> **Your assignment**: Print exactly the lines below between the line containing "offrent une excelle" and the line containing "ипов'язка BUFF ORIGINAL BU", counting both of those lines. Leave pictures out.

> **Available data**:
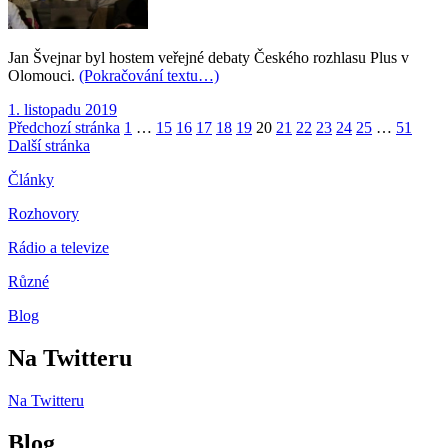
Jan Švejnar byl hostem veřejné debaty Českého rozhlasu Plus v
Olomouci.
(Pokračování textu…)
Publikováno:
1. listopadu 2019
Stránkování
Stránka:
Stránka:
Stránka:
Stránka:
Stránka:
Stránka:
Stránka:
Stránka:
Stránka:
Stránka:
Stránka:
Stránka:
Stránka:
Předchozí stránka
1
…
15
16
17
18
19
20
21
22
23
24
25
…
51
Další stránka
příspěvků
Články
Rozhovory
Rádio a televize
Různé
Blog
Na Twitteru
Na Twitteru
Blog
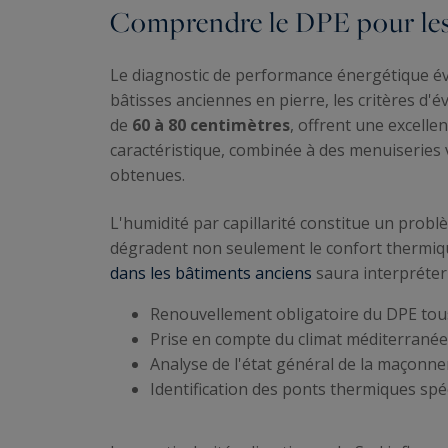
Comprendre le DPE pour les
Le diagnostic de performance énergétique éva
bâtisses anciennes en pierre, les critères d'é
de
60 à 80 centimètres
, offrent une excelle
caractéristique, combinée à des menuiseries 
obtenues.
L'humidité par capillarité constitue un prob
dégradent non seulement le confort thermiq
dans les bâtiments anciens
saura interpréter 
Renouvellement obligatoire du DPE tou
Prise en compte du climat méditerranée
Analyse de l'état général de la maçonner
Identification des ponts thermiques spé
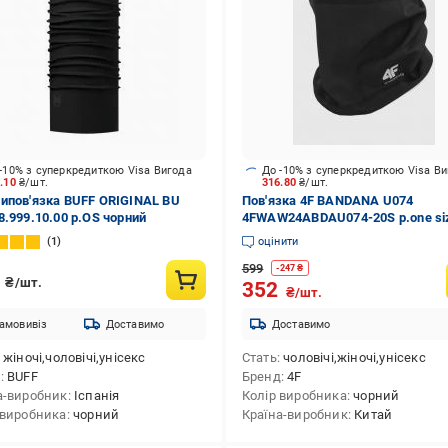
-10% з суперкредиткою Visa Вигода
До -10% з суперкредиткою Visa В
9.10
₴/шт.
316.80
₴/шт.
ипов'язка BUFF ORIGINAL BU
Пов'язка 4F BANDANA U074
8.999.10.00 р.OS чорний
4FWAW24ABDAU074-20S р.one si
чорний
1
оцінити
599
-
247
₴
9
₴/шт.
352
₴/шт.
амовивіз
Доставимо
Доставимо
жіночі,чоловічі,унісекс
Стать
чоловічі,жіночі,унісекс
д
BUFF
Бренд
4F
а-виробник
Іспанія
Колір виробника
чорний
 виробника
чорний
Країна-виробник
Китай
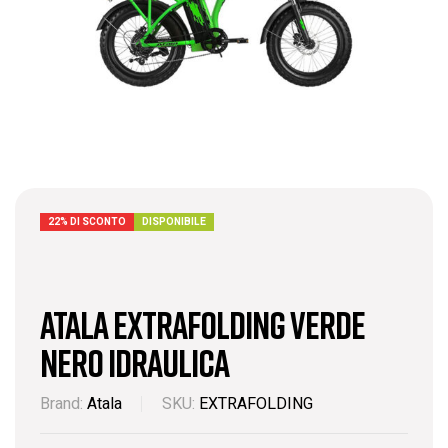
22% DI SCONTO
DISPONIBILE
Atala EXTRAFOLDING VERDE
NERO IDRAULICA
Brand:
Atala
SKU:
EXTRAFOLDING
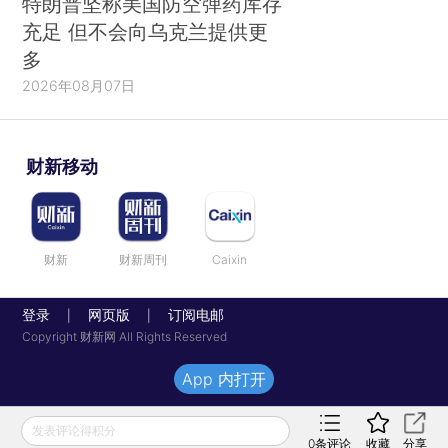
特朗普坚称美国防空弹药库存
充足 但不会向乌克兰提供更
多
2026年08月07日
财新移动
财新
财新周刊
Caixin
登录
网页版
订阅电邮
|
|
Copyright 财新网 All Rights Reserved
App 内打开
发表评论得积分
0
条评论
收藏
分享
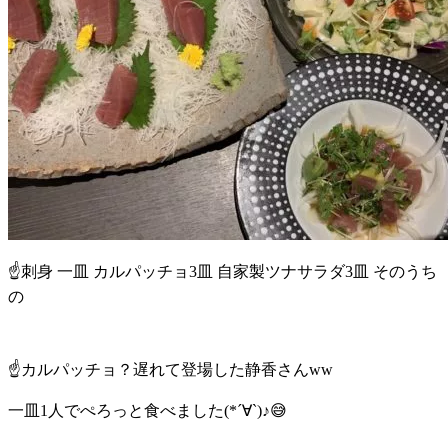
☝️刺身 一皿 カルパッチョ3皿 自家製ツナサラダ3皿 そのうち
の
☝️カルパッチョ？遅れて登場した静香さんww
一皿1人でぺろっと食べました(*´∀`)♪😅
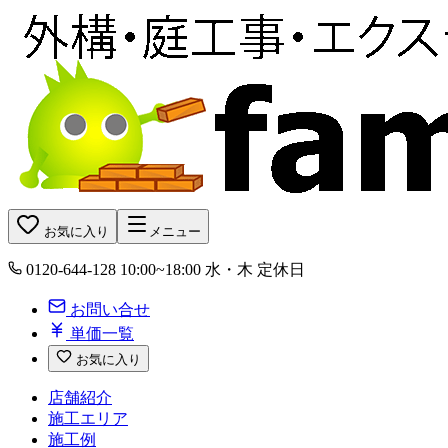
お気に入り
メニュー
0120-644-128
10:00~18:00 水・木 定休日
お問い合せ
単価一覧
お気に入り
店舗紹介
施工エリア
施工例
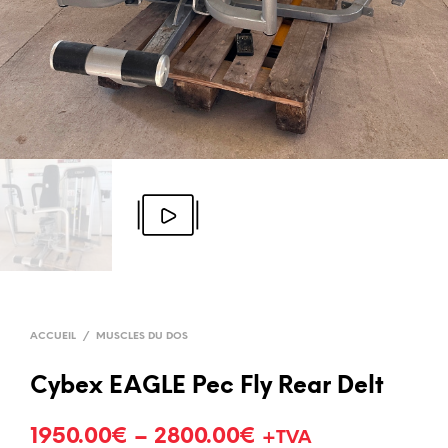
ACCUEIL
/
MUSCLES DU DOS
Cybex EAGLE Pec Fly Rear Delt
1950.00
€
–
2800.00
€
+TVA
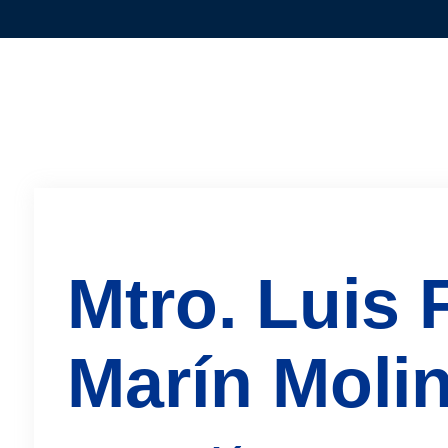
Mtro. Luis
Marín Moli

> **Result**:
, offrent une excelle
caractéristique, combinée à des menuiseries 
obtenues.
L'humidité par capillarité constitue un prob
dégradent non seulement le confort thermiq
dans les bâtiments anciens
saura interpréter 
Renouvellement obligatoire du DPE tou
Prise en compte du climat méditerranée
Analyse de l'état général de la maçonner
Identification des ponts thermiques spé
-10% з суперкредиткою Visa Вигода
До -10% з суперкредиткою Visa В
9.10
₴/шт.
316.80
₴/шт.
ипов'язка BUFF ORIGINAL BU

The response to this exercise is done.